**Dataset content:**
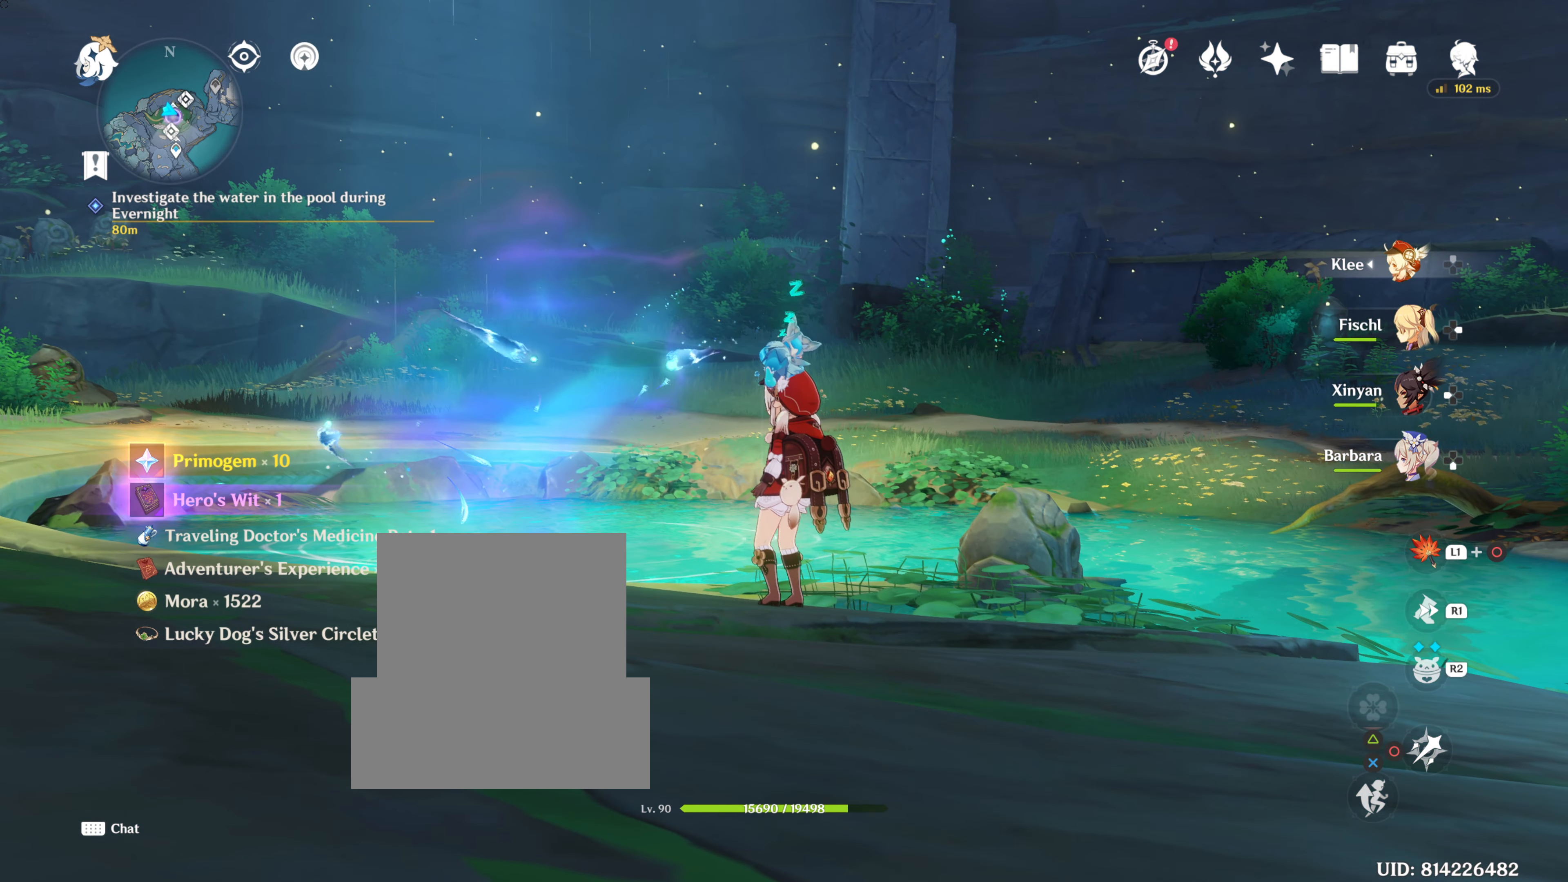
{"buttons": [], "left_stick": "center", "right_stick": "center", "events": []}
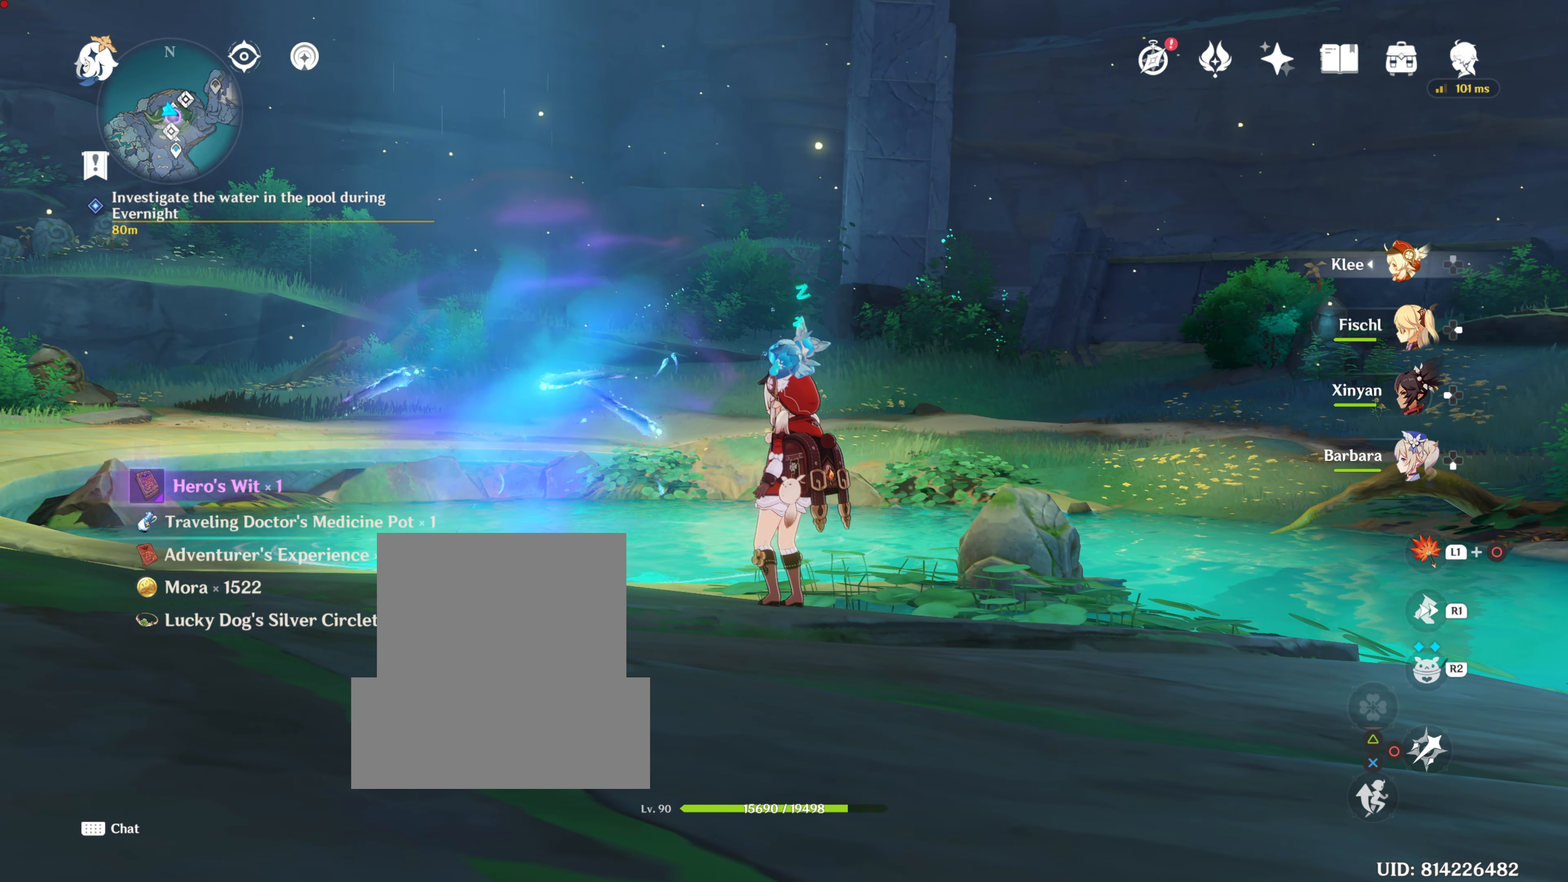
{"buttons": [], "left_stick": "center", "right_stick": "center", "events": []}
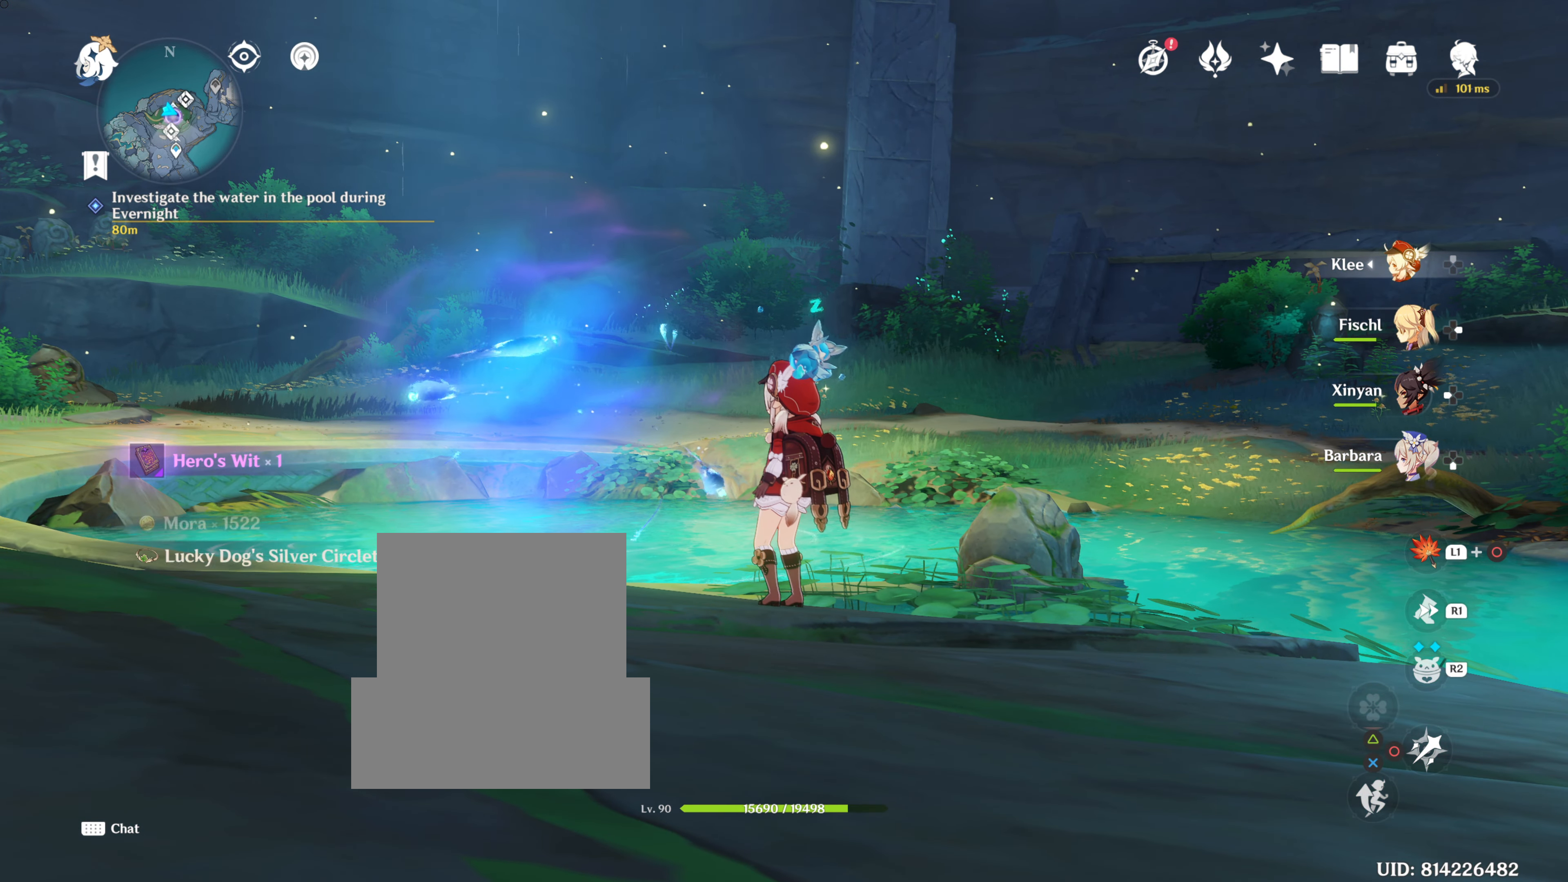
{"buttons": [], "left_stick": "center", "right_stick": "center", "events": []}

**Exercise prompt:** Give all the lines above again, character for character, without pictures.

**Response to this task:**
{"buttons": [], "left_stick": "center", "right_stick": "center", "events": []}
{"buttons": [], "left_stick": "center", "right_stick": "center", "events": []}
{"buttons": [], "left_stick": "center", "right_stick": "center", "events": []}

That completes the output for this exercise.